## What needs to be done
Only the text belongs in the copy: repeat each record exactly, without pictures.

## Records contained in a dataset

__________________________________________________

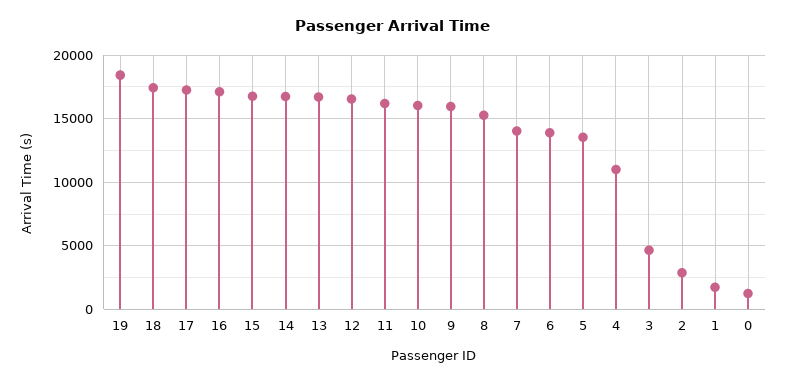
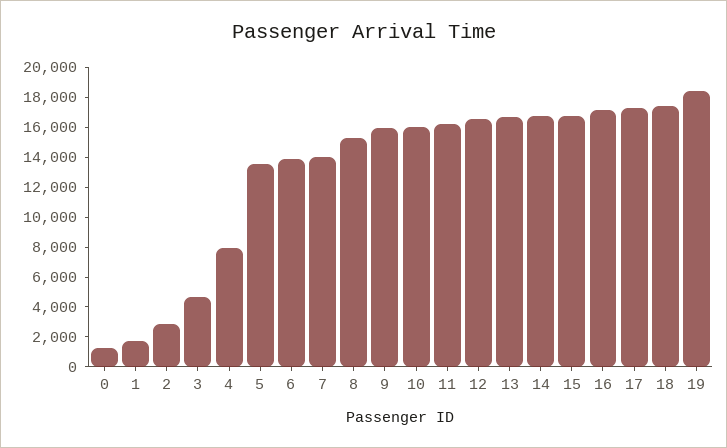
  {
    "19": 18500,
    "18": 17500,
    "17": 17500,
    "16": 17000,
    "15": 17000,
    "14": 16500,
    "13": 16500,
    "12": 16500,
    "11": 16000,
    "10": 16000,
    "9": 16000,
    "8": 15500,
    "7": 14000,
    "6": 14000,
    "5": 13500,
-   "4": 11000,
+   "4": 8000,
    "3": 4500,
    "2": 3000,
    "1": 1500,
    "0": 1000
  }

__________________________________________________

## Output for this task
  {
    "19": 18500,
    "18": 17500,
    "17": 17500,
    "16": 17000,
    "15": 17000,
    "14": 16500,
    "13": 16500,
    "12": 16500,
    "11": 16000,
    "10": 16000,
    "9": 16000,
    "8": 15500,
    "7": 14000,
    "6": 14000,
    "5": 13500,
-   "4": 11000,
+   "4": 8000,
    "3": 4500,
    "2": 3000,
    "1": 1500,
    "0": 1000
  }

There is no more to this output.